The compartmentalization of cells ensures a highly specific distribution of nucleic acids, proteins and metabolites. At the same time, intracellular compartments must communicate and exchange molecules. Two major systems enable exchange between compartments: compartmental gates and contact sites. While compartmental gates mediate the selective partitioning of molecules between cytoplasm and organelles or within a membrane, contact sites represent direct physical connections between compartment-enclosing membranes. Thus, within living cells, compartmental gates and contact sites represent two complementary systems, which functionally cooperate or directly interact with each other to coordinate compartmentalized processes. This SFB-initiative is committed to addressing the role of compartmental gates and contact sites in cellular organization and physiology. We aim to understand how they achieve a selective distribution of molecules and thus functionally define and diversify cellular compartments.
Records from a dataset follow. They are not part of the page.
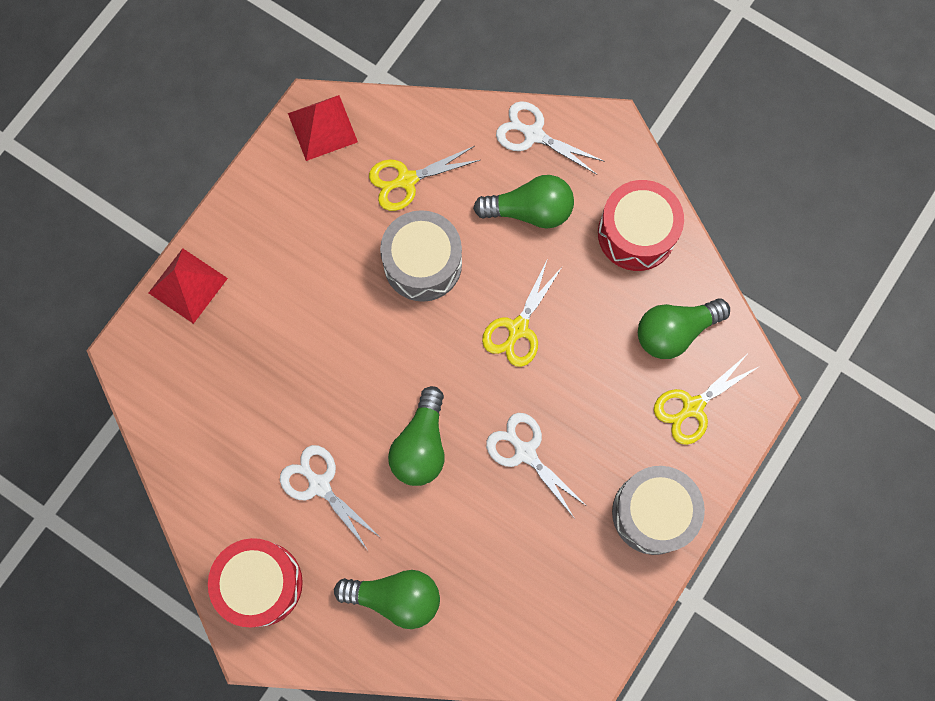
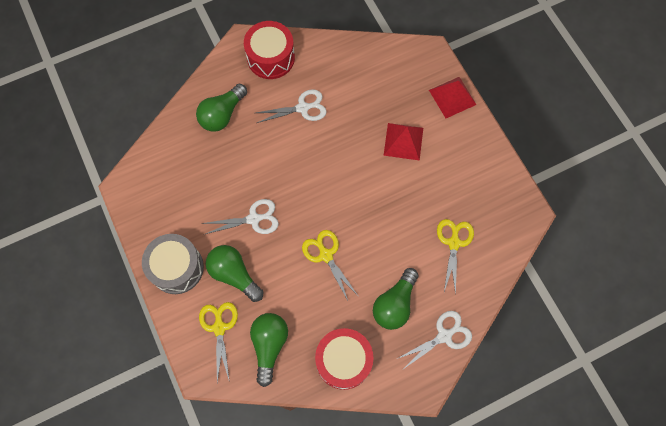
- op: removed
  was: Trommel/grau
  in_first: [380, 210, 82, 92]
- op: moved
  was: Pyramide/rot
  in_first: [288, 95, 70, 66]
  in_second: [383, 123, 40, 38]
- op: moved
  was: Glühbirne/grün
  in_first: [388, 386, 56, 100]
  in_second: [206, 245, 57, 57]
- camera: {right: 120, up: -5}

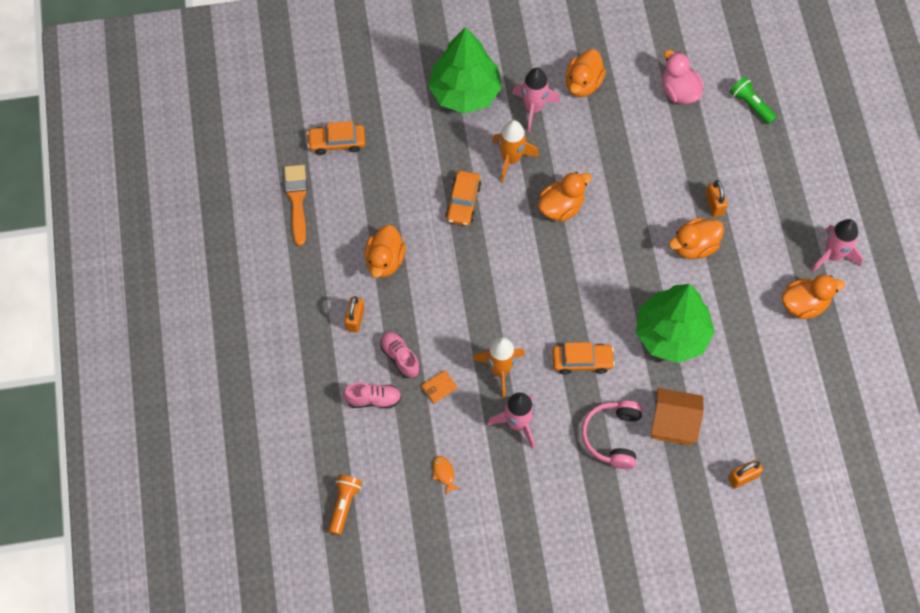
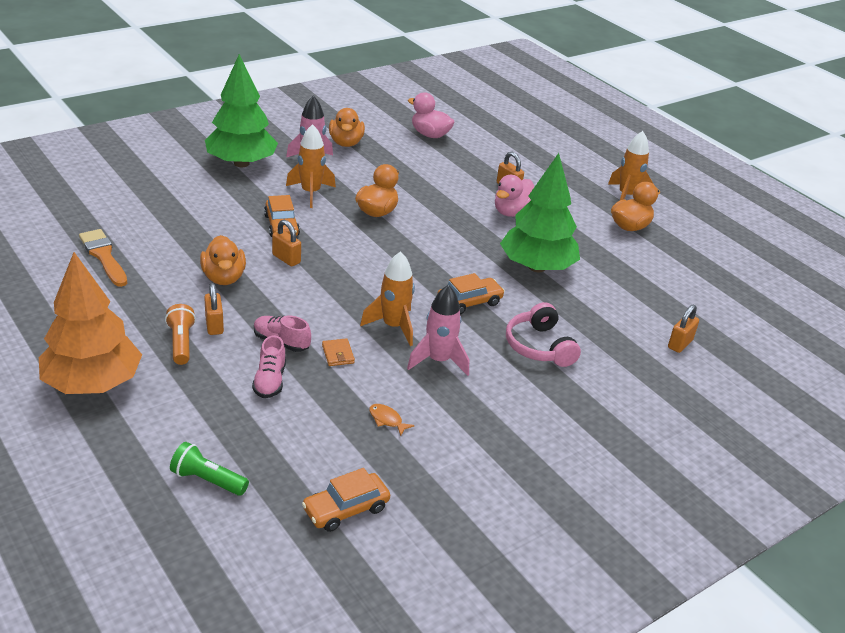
- op: removed
  was: Haus/orange
  in_first: [651, 388, 53, 57]
- op: added
  now: Baum/orange
  in_second: [39, 252, 103, 142]
- op: added
  now: Vorhängeschloss/orange
  in_second: [272, 220, 29, 47]
- op: moved
  was: Auto/orange
  in_first: [307, 121, 58, 34]
  in_second: [302, 468, 88, 64]
- op: moved
  was: Taschenlampe/orange
  in_first: [328, 475, 34, 60]
  in_second: [165, 304, 31, 61]
- op: moved
  was: Taschenlampe/grün
  in_first: [730, 77, 47, 47]
  in_second: [170, 442, 79, 54]
- op: recoloured
  was: Ente/orange
  now: Ente/rosa
  in_first: [669, 218, 55, 41]
  in_second: [495, 175, 39, 42]
- op: recoloured
  was: Rakete/rosa
  now: Rakete/orange
  in_first: [811, 219, 52, 54]
  in_second: [608, 131, 45, 69]
- op: turned
  was: Schuh/rosa
  in_first: [343, 383, 59, 25]
  in_second: [252, 335, 34, 63]
  clockwise: 120
- op: turned
  was: Geldbörse/orange
  in_first: [421, 370, 36, 34]
  in_second: [322, 338, 33, 28]
  clockwise: -45
- camera: {right: -30, up: -30}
Investigation of the compositional, positional and functional heterogeneity of MICOS clusters in single mammalian cells (P01)
The mitochondrial contact site and cristae organizing system (MICOS) is a large multi-subunit complex in the inner membrane of mitochondria that is required for the maintenance of cristae junctions and that connects the mitochondrial inner membrane to outer membrane proteins. This project aims to investigate the compositional and functional heterogeneity of MICOS clusters with respect to their sub-mitochondrial localizations using optical nanoscopy and electron microscopy.